EXERCISE DIRECTIONS
In the items below, update the lines that begin at the one containing "provided by these companies. Review the" and end with the one containing "ECO-Products since 1999", changing "MISCELLANEOUS" to "OTHER TERMS" and leaving the rest unchanged. Give only those lines, and leave the pictures out.

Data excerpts
****************

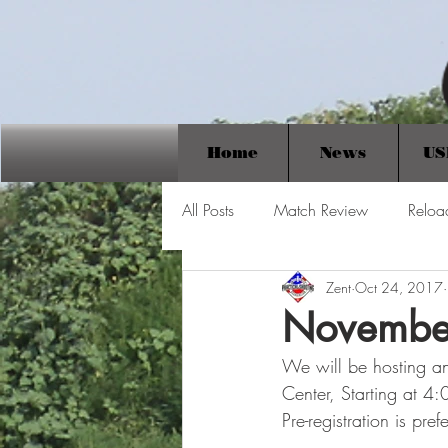
Home
News
US
All Posts
Match Review
Reloa
Zent
Oct 24, 2017
Novembe
We will be hosting a
Center, Starting at 4
Pre-registration is pr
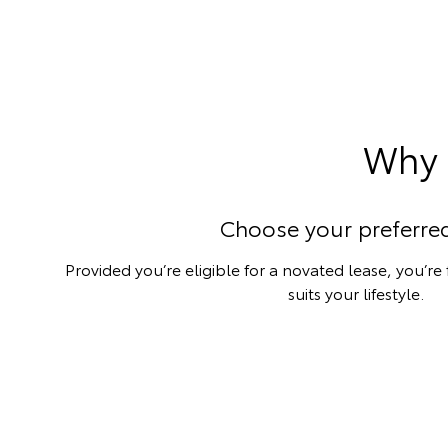
Why 
Choose your preferred
Provided you’re eligible for a novated lease, you’re
suits your lifestyle.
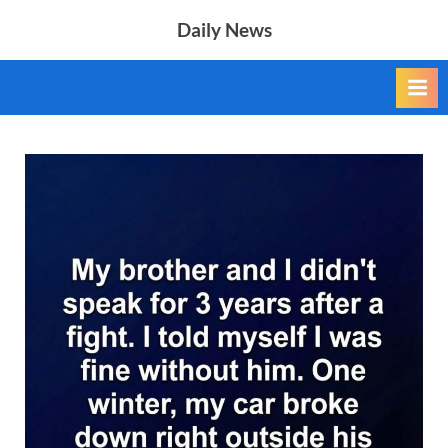
Skip
Daily News
to
content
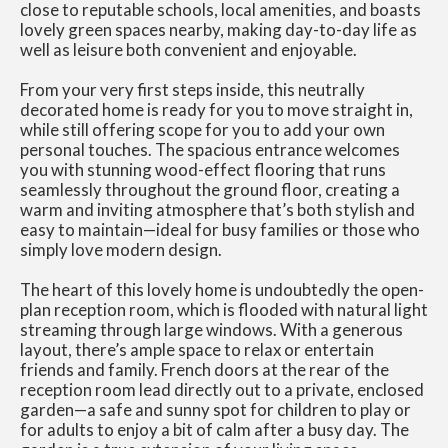
close to reputable schools, local amenities, and boasts
lovely green spaces nearby, making day-to-day life as
well as leisure both convenient and enjoyable.
From your very first steps inside, this neutrally
decorated home is ready for you to move straight in,
while still offering scope for you to add your own
personal touches. The spacious entrance welcomes
you with stunning wood-effect flooring that runs
seamlessly throughout the ground floor, creating a
warm and inviting atmosphere that’s both stylish and
easy to maintain—ideal for busy families or those who
simply love modern design.
The heart of this lovely home is undoubtedly the open-
plan reception room, which is flooded with natural light
streaming through large windows. With a generous
layout, there’s ample space to relax or entertain
friends and family. French doors at the rear of the
reception room lead directly out to a private, enclosed
garden—a safe and sunny spot for children to play or
for adults to enjoy a bit of calm after a busy day. The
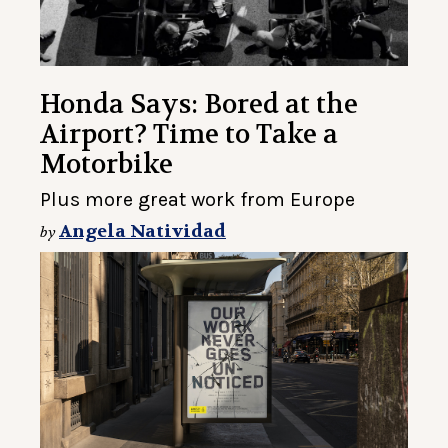
Honda Says: Bored at the
Airport? Time to Take a
Motorbike
Plus more great work from Europe
Angela Natividad
by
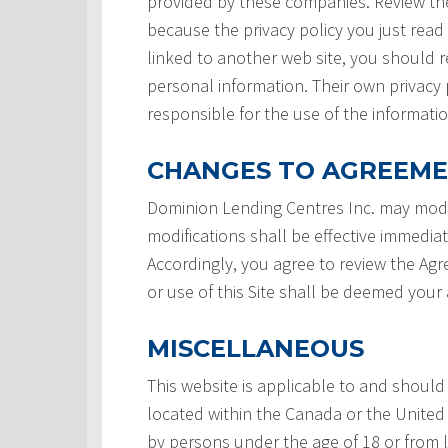
provided by these companies. Review the
because the privacy policy you just read
linked to another web site, you should re
personal information. Their own privacy 
responsible for the use of the informatio
CHANGES TO AGREEM
Dominion Lending Centres Inc. may modi
modifications shall be effective immedia
Accordingly, you agree to review the Ag
or use of this Site shall be deemed you
MISCELLANEOUS
This website is applicable to and should
located within the Canada or the United 
by persons under the age of 18 or from 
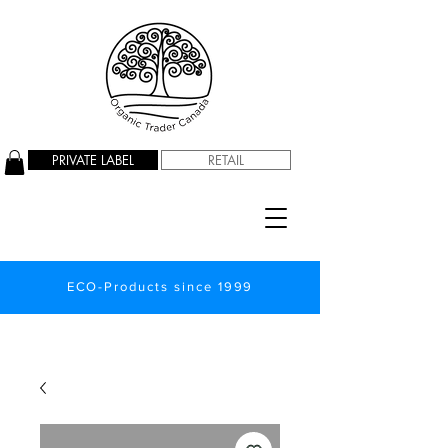
PRIVATE LABEL
RETAIL
ECO-Products since 1999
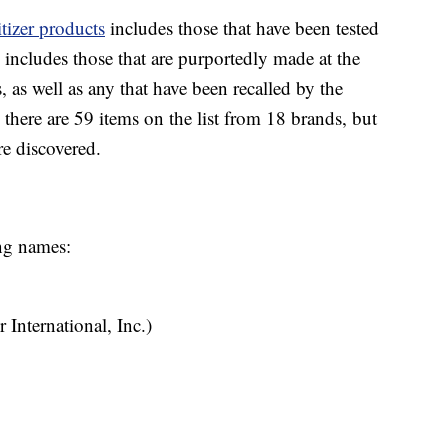
tizer products
includes those that have been tested
 includes those that are purportedly made at the
 as well as any that have been recalled by the
 there are 59 items on the list from 18 brands, but
re discovered.
ing names:
 International, Inc.)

****************

ANSWER TO THIS PROBLEM
provided by these companies. Review the
because the privacy policy you just read
linked to another web site, you should re
personal information. Their own privacy 
responsible for the use of the informatio
CHANGES TO AGREEM
Dominion Lending Centres Inc. may modi
modifications shall be effective immedia
Accordingly, you agree to review the Ag
or use of this Site shall be deemed you
OTHER TERMS
This website is applicable to and should
located within the Canada or the United 
by persons under the age of 18 or from 
PRIVATE LABEL
RETAIL
ECO-Products since 1999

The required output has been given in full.